= Missionary Catechists of Divine Providence =

The Missionary Catechists of Divine Providence are a religious institute of Catholic women founded in 1930 in the United States to serve the spiritual and social needs of the Mexican-American community there. They are engaged in religious ministry, in social service, and in diocesan and parish leadership positions in the Southwestern United States. They were the first religious congregation established to serve the needs of that population, and continue to do so through catechesis and social work among predominantly-Hispanic communities.

==History==
During the course of the Mexican Revolution, soon followed by the Cristero War, thousands of citizens of that nation fled the violence of those conflicts in the United States, many settling in Texas. A local member of the Sisters of the Congregation of Divine Providence in Houston, Sister Mary Benitia Vermeersch, C.D.P. (1880-1975), saw the poverty of both the refugees and the long-established members of the Mexican-American population there. She organized a group of Hispanic girls in the 8th grade of the local parochial school where she was the principal, who were eager to teach catechism to public school children in their own language.

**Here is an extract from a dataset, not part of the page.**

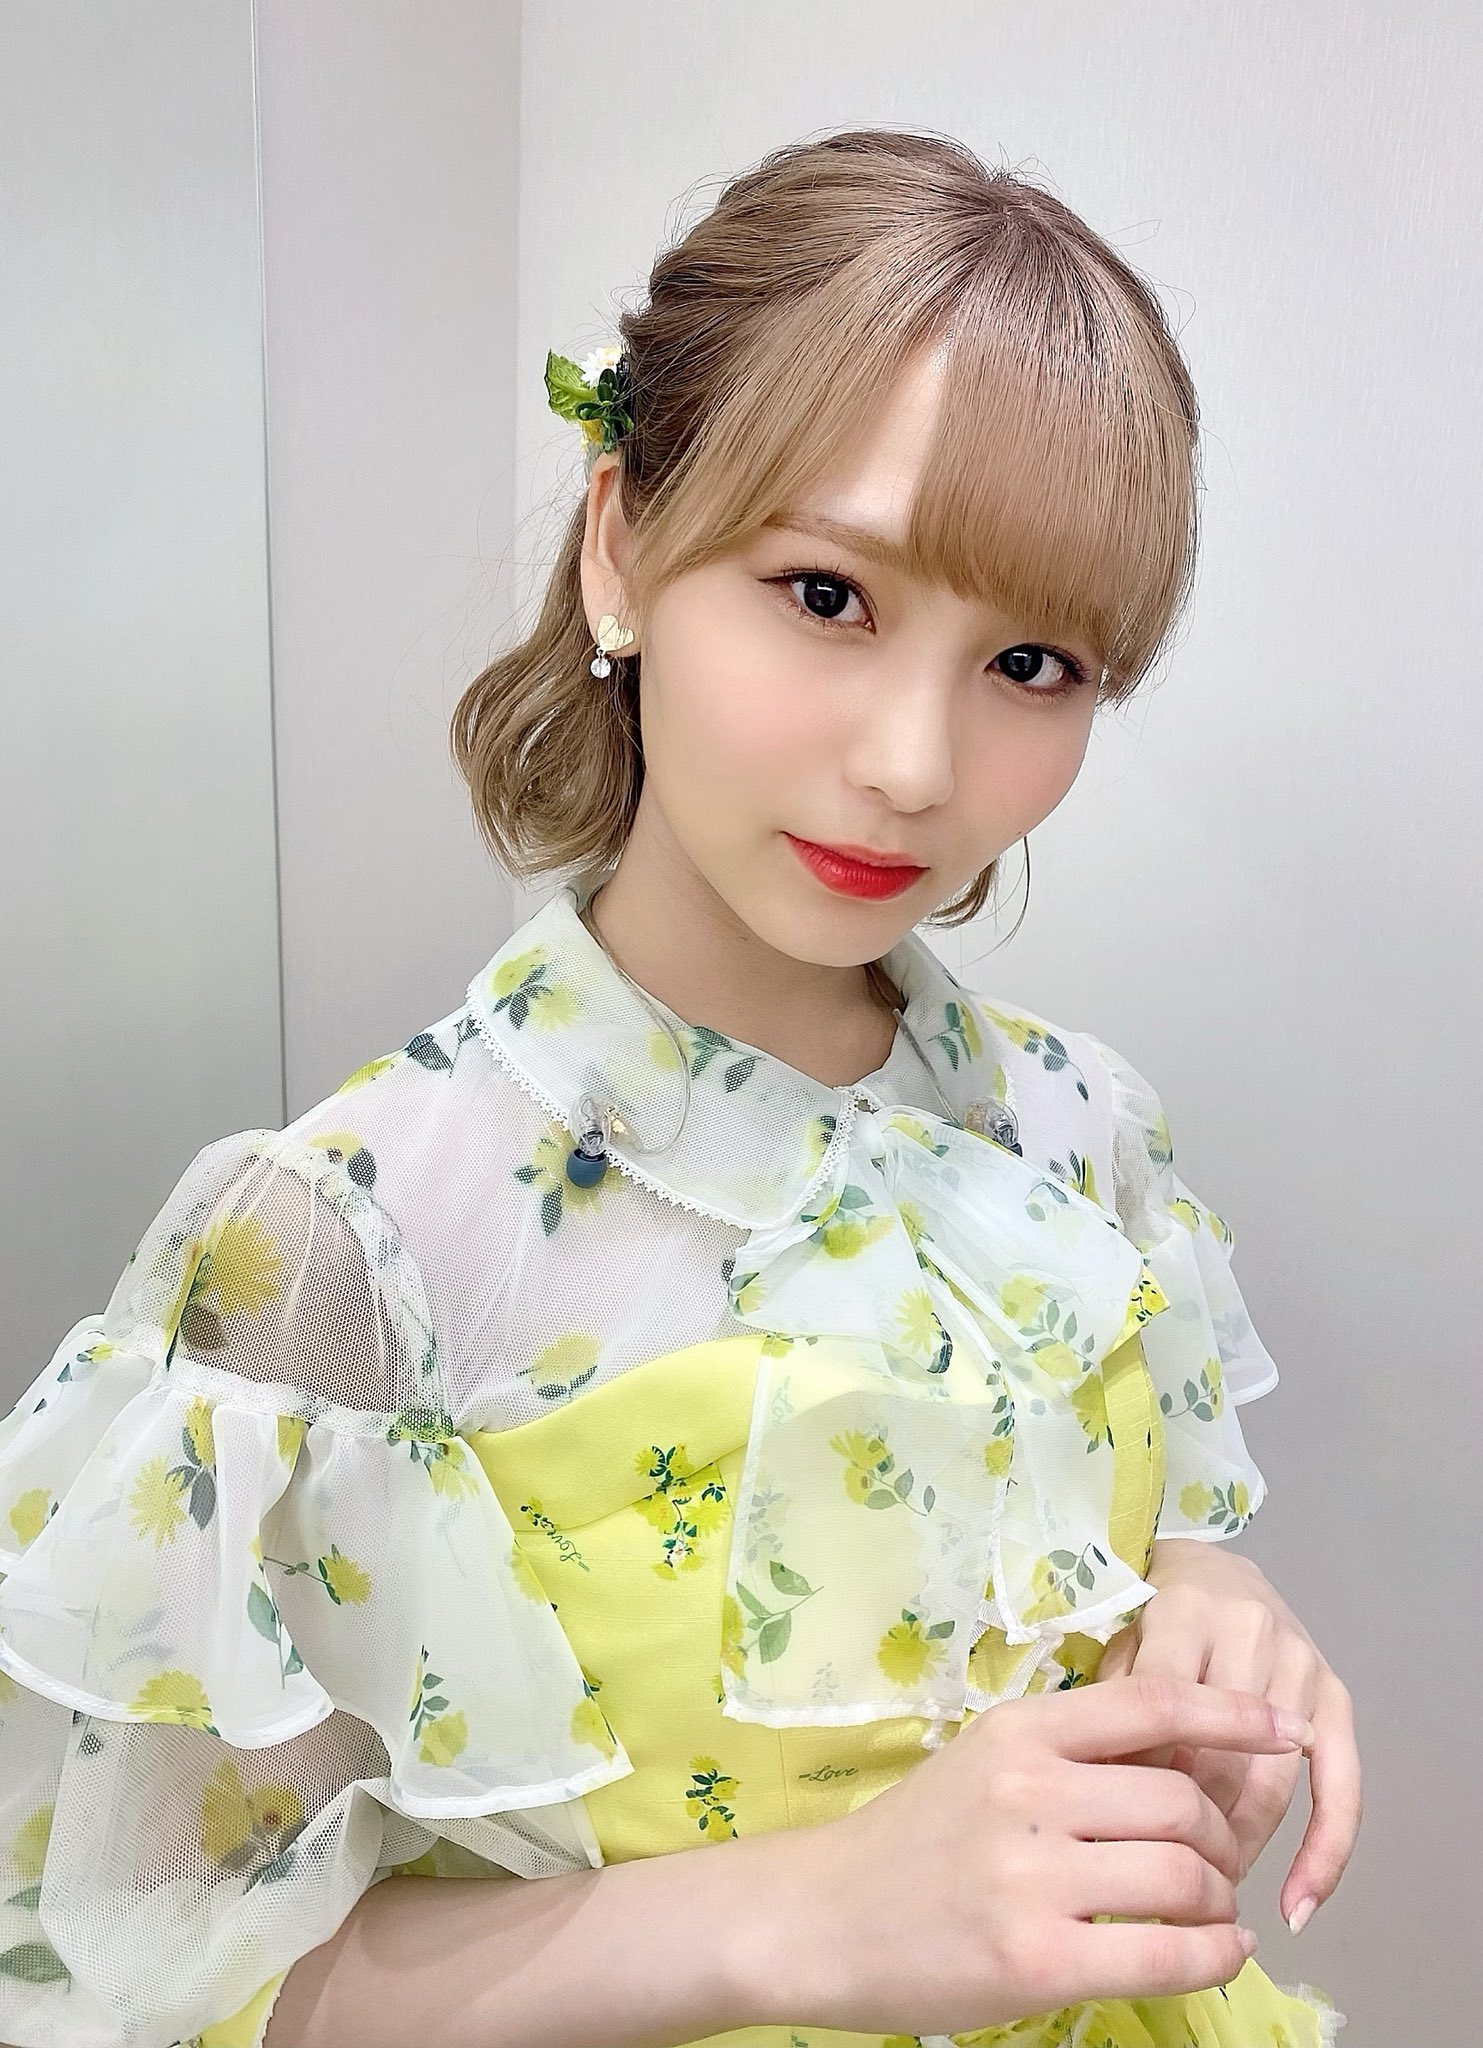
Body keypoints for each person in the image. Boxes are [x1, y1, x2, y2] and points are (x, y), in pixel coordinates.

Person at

She called them the Catechists of Divine Providence.

As the girls grew to an age where they could make a commitment to consecrated life, Vermeersch sought the approval of the group as a new religious community in the Catholic Church, committed to serving the Hispanic population where they were in most need. In 1934 the Bishop of Galveston, Christopher Edward Byrne, granted this approval. When her own congregation assigned her to San Antonio in 1938, Vermeersch continued her organization and recruitment for this community. She obtained a home to serve as the motherhouse of this new group.

Five of the Catechists entered the novitiate established for them there and the community was recognized as a religious congregation by the Holy See in 1946, dedicated to serving the Hispanic community, as a missionary branch of the Congregation of Divine Providence. As the Hispanic population of the nation expanded, the Sisters of this new congregation followed, serving in both the United States and Mexico.

The Missionary Catechists were approved as a fully autonomous religious congregation by Pope John Paul II on December 12, 1989.

==Current status==
The Missionary Catechists continue their work primarily in Texas, California, Kansas, Nebraska and New Mexico.